What you give back should be exactly the opening lines of the data, ending with the line that contains "Page size: 1500x844." and including it.

#### [Bounding box prediction data]

▼▼▼

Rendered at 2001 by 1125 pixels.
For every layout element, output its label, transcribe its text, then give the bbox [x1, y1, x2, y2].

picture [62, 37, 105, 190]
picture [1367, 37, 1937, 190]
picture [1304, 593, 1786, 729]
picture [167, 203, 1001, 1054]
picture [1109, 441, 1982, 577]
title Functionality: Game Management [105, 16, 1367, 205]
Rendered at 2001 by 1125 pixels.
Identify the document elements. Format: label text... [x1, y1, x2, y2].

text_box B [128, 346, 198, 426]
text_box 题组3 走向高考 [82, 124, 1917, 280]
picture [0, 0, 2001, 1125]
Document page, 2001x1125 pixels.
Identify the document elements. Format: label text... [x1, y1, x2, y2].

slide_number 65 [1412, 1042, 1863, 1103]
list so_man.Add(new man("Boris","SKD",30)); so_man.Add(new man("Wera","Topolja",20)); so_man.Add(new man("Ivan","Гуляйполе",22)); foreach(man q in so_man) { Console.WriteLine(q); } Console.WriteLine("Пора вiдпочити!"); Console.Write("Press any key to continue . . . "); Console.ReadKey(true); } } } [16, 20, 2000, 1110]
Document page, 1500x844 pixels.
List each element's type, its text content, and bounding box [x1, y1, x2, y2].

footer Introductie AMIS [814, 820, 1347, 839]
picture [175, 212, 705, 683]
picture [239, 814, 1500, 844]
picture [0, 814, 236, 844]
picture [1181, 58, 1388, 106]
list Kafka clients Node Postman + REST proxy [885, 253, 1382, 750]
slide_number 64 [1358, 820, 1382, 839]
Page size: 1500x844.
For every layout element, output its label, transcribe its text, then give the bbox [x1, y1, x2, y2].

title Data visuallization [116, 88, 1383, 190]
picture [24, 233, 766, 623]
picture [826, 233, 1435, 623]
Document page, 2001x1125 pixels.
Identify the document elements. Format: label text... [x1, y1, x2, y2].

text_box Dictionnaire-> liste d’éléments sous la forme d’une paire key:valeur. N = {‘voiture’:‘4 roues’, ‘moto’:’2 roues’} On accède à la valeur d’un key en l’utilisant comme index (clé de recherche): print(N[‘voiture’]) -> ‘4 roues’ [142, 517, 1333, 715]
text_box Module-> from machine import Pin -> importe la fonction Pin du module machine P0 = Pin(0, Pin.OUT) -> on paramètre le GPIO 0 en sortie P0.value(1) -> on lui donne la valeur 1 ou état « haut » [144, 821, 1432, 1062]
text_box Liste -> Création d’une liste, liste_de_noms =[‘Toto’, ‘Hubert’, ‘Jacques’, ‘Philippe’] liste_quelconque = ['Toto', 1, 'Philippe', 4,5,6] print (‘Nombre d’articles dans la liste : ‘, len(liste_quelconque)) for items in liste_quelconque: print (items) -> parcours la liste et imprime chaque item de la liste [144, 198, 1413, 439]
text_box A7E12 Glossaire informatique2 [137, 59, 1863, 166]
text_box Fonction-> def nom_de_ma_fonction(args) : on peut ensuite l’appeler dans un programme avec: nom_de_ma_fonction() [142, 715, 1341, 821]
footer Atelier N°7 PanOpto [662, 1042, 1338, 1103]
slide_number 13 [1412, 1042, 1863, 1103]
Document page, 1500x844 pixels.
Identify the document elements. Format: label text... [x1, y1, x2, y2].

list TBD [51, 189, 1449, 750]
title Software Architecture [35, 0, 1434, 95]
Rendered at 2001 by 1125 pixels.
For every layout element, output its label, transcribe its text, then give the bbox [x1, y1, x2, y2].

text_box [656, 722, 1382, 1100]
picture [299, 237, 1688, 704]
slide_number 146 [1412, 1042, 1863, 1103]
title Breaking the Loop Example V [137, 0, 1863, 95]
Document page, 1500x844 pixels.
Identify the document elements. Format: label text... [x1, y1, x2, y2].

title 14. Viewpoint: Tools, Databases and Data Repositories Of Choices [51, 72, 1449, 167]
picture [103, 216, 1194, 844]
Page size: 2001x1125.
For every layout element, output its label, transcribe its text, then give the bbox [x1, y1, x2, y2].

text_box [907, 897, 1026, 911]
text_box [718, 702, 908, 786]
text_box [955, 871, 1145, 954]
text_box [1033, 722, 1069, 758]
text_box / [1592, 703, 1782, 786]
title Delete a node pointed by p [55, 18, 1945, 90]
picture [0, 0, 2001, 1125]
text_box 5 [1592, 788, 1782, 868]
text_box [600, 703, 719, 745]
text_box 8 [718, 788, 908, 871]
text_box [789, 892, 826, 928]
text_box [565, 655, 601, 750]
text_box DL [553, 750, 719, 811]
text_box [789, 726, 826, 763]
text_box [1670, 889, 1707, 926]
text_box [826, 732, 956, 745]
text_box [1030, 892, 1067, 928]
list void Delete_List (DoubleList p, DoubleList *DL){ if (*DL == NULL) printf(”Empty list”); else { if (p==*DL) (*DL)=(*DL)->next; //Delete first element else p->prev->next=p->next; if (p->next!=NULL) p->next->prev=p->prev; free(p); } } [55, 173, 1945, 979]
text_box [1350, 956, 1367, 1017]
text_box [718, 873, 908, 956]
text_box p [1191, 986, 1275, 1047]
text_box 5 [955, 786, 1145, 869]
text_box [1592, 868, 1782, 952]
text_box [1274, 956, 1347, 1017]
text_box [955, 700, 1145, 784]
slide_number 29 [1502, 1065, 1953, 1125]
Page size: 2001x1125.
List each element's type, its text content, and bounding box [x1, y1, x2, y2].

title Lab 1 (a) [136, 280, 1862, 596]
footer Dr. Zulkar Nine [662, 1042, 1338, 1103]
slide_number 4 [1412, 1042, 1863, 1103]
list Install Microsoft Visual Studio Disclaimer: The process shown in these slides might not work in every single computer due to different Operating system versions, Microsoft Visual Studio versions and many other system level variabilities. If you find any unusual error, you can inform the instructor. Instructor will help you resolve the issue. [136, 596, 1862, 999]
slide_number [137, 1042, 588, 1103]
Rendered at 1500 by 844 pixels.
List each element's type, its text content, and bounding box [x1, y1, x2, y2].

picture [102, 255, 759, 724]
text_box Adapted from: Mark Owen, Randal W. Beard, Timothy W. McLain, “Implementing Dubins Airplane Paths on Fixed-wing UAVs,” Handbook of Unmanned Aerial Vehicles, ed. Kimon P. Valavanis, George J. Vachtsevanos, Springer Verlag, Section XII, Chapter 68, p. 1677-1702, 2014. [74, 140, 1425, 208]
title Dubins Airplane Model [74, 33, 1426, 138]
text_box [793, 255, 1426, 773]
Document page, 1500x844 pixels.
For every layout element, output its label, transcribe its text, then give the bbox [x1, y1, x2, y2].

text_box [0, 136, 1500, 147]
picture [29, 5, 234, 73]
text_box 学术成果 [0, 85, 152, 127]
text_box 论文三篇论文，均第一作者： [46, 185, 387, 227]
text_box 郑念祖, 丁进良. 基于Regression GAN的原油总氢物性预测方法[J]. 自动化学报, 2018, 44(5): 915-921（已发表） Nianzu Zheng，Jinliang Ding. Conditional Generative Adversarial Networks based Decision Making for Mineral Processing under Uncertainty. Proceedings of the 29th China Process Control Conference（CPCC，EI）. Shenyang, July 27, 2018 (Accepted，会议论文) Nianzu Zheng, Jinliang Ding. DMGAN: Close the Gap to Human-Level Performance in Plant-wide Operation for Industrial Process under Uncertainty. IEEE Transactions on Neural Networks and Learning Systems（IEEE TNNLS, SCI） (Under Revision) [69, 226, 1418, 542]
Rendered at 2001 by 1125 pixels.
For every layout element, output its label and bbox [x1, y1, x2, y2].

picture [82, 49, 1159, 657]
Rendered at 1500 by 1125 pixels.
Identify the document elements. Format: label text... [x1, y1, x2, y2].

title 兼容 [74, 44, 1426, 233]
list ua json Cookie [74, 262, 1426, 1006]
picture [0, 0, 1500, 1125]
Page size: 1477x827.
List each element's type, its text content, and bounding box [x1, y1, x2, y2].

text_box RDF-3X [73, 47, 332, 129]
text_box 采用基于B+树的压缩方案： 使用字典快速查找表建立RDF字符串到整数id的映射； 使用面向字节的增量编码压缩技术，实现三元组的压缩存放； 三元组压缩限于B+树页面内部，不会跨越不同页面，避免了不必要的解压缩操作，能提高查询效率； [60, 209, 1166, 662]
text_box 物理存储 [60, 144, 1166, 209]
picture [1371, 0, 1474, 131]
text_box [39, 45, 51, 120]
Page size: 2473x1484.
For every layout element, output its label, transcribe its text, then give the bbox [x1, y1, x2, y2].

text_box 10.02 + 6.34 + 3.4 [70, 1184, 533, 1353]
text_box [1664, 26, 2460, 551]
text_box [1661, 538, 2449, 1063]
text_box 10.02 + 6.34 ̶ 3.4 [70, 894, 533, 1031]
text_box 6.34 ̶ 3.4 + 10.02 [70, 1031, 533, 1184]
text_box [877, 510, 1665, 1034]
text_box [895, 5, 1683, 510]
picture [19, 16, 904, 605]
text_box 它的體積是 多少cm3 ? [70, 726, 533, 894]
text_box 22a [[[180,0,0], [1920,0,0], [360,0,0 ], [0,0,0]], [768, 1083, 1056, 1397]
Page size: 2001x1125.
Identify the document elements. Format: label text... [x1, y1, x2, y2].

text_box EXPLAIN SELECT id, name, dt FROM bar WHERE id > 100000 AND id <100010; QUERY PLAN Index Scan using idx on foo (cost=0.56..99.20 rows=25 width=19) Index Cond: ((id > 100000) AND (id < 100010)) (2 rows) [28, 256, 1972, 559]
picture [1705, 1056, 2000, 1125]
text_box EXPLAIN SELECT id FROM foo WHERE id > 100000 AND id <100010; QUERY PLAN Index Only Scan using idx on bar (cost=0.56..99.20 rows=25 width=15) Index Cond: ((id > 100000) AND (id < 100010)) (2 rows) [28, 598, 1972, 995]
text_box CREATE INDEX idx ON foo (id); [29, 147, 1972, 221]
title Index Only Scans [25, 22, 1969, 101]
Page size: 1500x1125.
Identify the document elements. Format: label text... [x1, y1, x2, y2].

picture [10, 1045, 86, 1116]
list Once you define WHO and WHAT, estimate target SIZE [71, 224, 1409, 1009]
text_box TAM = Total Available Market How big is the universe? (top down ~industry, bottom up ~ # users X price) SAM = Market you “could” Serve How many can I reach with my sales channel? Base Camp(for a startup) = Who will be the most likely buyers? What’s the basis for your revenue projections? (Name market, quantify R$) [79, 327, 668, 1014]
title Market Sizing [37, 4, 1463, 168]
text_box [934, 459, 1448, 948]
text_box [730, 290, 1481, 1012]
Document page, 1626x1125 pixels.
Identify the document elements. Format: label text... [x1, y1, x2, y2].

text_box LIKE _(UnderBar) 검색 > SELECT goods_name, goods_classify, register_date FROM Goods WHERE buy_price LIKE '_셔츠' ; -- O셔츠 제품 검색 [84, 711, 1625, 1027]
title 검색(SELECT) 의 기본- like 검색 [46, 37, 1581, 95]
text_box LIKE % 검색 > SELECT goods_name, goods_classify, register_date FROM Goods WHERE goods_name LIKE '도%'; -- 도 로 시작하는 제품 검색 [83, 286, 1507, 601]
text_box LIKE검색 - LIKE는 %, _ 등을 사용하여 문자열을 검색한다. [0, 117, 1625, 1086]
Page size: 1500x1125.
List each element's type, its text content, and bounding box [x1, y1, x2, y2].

▲▲▲

#### [Answer to this problem]
Rendered at 2001 by 1125 pixels.
For every layout element, output its label, transcribe its text, then give the bbox [x1, y1, x2, y2].

picture [62, 37, 105, 190]
picture [1367, 37, 1937, 190]
picture [1304, 593, 1786, 729]
picture [167, 203, 1001, 1054]
picture [1109, 441, 1982, 577]
title Functionality: Game Management [105, 16, 1367, 205]
Rendered at 2001 by 1125 pixels.
Identify the document elements. Format: label text... [x1, y1, x2, y2].

text_box B [128, 346, 198, 426]
text_box 题组3 走向高考 [82, 124, 1917, 280]
picture [0, 0, 2001, 1125]
Document page, 2001x1125 pixels.
Identify the document elements. Format: label text... [x1, y1, x2, y2].

slide_number 65 [1412, 1042, 1863, 1103]
list so_man.Add(new man("Boris","SKD",30)); so_man.Add(new man("Wera","Topolja",20)); so_man.Add(new man("Ivan","Гуляйполе",22)); foreach(man q in so_man) { Console.WriteLine(q); } Console.WriteLine("Пора вiдпочити!"); Console.Write("Press any key to continue . . . "); Console.ReadKey(true); } } } [16, 20, 2000, 1110]
Document page, 1500x844 pixels.
List each element's type, its text content, and bounding box [x1, y1, x2, y2].

footer Introductie AMIS [814, 820, 1347, 839]
picture [175, 212, 705, 683]
picture [239, 814, 1500, 844]
picture [0, 814, 236, 844]
picture [1181, 58, 1388, 106]
list Kafka clients Node Postman + REST proxy [885, 253, 1382, 750]
slide_number 64 [1358, 820, 1382, 839]
Page size: 1500x844.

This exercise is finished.